You might not know that once upon a time, I lived in Brunei for 5 years. Most people have heard of the Sultan of Brunei, but have no idea where it actually is. I would love a dollar everytime someone has said they wanted to go there, but don't like the desert, or don't want to travel to the middle east. My reply is usually something along the lines of.....'that's great! the only sand they have in the tropical jungles are on the beaches!".

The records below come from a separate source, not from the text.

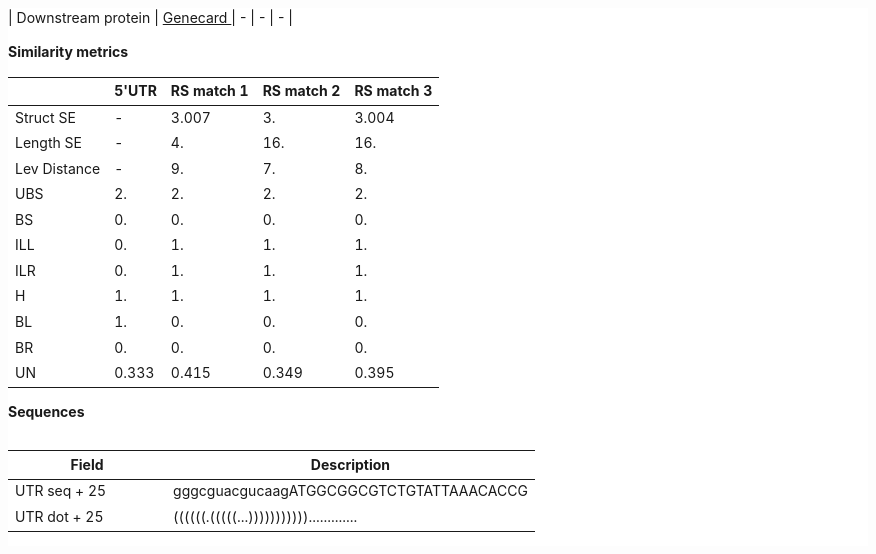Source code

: | <span title="Link to the sequence source">Downstream protein</span>  | <a href="https://www.genecards.org/cgi-bin/carddisp.pl?gene=MRPS18B" target="_blank" rel="noopener noreferrer"> Genecard </a>   |    -    | -  | - |


**Similarity metrics**

| | 5'UTR       | RS match 1   | RS match 2  | RS match 3 |
| ---- | ----------- | ----------- | ----------- | ----------- |
| <span title="Structural feature squared error">Struct SE</span> | - | 3.007 | 3. | 3.004 |
| <span title="Length difference squared error">Length SE</span> | - | 4. | 16. | 16. |
| <span title="Edit distance of both dot structures">Lev Distance</span> | - | 9. | 7. | 8. |
| <span title="Unbranched stack count">UBS</span>| 2. | 2. | 2. | 2. |
| <span title="Branched stack counts">BS</span> | 0. | 0. | 0. | 0. |
| <span title="Inner loop left count">ILL</span> | 0. | 1. | 1. | 1. |
| <span title="Inner loop right count">ILR</span> | 0. | 1. | 1. | 1. |
| <span title="Hairpin counts">H</span> | 1. | 1. | 1. | 1. |
| <span title="Bulges left count">BL</span> | 1. | 0. | 0. | 0. |
| <span title="Bulges right count">BR</span> | 0. | 0. | 0. | 0. |
| <span title="Unpaired nucleotide %">UN</span> | 0.333 | 0.415 | 0.349 | 0.395 |

**Sequences**


<div style="overflow-x:auto;">

<table>
<colgroup>
<col width="30%" />
<col width="70%" />
</colgroup>
<thead>
<tr class="header">
<th>Field</th>
<th>Description</th>
</tr>
</thead>
<tbody>
<tr>
<td markdown="span">UTR seq + 25 </td>
<td markdown="span"> gggcguacgucaagATGGCGGCGTCTGTATTAAACACCG </td>
</tr>
<tr>
<td markdown="span">UTR dot + 25  </td>
<td markdown="span"> ((((((.(((((...))))))))))).............
</td>
</tr>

The island of Borneo is the worlds third largest island made up of Kalimantan (Indonesia), Sarawak and Sabah (part of Malaysia) and Brunei. Simply put, go north from Bali, or east from Singapore or Kuala Lumpur and you cannot miss it. Brunei (Brunei Darussalam to be exact) is a tiny sultanate with an entire population of only approximately 450,000. It is a very rich country, particularly compared to its Asian neighbours. The Sultan of Brunei once owned nearly the entire island of Borneo but gave parts away over the years for various reasons.
The wealth really hits you in the face when you visit the Palace, the Mosques and the Royal Regalia. I'm hoping the pictures below of the royal chariot will give you an idea. The Royal Regalia holds all important, expensive things, but it also holds all the gifts given to the Sultan and the royal family over the years. I mean he couldn't' possibly fit this clutter in the world's largest palace and royal residence (Guinness Book of Records). I am still, however, looking for the gifts given by the Australian Government. It was either a hills hoist which they are using at the palace or a boomerang, that obviously went back.
Brunei's capital is Bandar Seri Begawan, which is a mouthful so most locals refer to it as 'the capital' or Bandar. Kampong Ayer, the world's largest water village is also located right in the city centre. Whilst most Westerners couldn't possibly imagine living in what looks like a shanty water village, the people are very happy there and difficult to move. Generally, the living standard in Brunei is very good and the people want for nothing. There are no taxes, everything is very cheap and health care is free (depending on your citizenship). As an expat, it cost me about $5 - $10 for treatment at the local hospital. There was also an option of paying a bit more and using the private hospital opposite the sultan's polo and country club, complete with state of the art facilities and that didn't break the bank either!
Brunei is also home to Jeradong Park, the biggest and largest amusement park in the world, funded by the Government! Unfortunately, the two times I visited was a night and it was practically empty. Haunted scenes from Scooby Doo and every other horror movie would always enter my mind! On the plus though, no massive lines for rides and after the 10th continuous time on the roller coaster I begged for mercy!
The real jewel in the crown is the Empire Hotel and Country Club. Once rated a 6 star leading hotel of the world, you can't help but drop your jaw as you walk in the door. This is truely what it means to be royal for a day!
Brunei is a Muslim country but as an expat I respected that and it didn't really bother me. We were allowed to bring in an alcohol allowance each time we entered the country for our consumption. I dressed conservatively and appreciated that everything came to a stop on Fridays during prayer and Ramadan was a good time to go on holiday. In truth, Chinese New Year had more of an impact as nearly all shop owners were of Chinese descent. There were, of course, many things we found frustrating or different, but on the whole, we lived like Kings and Queens ourselves.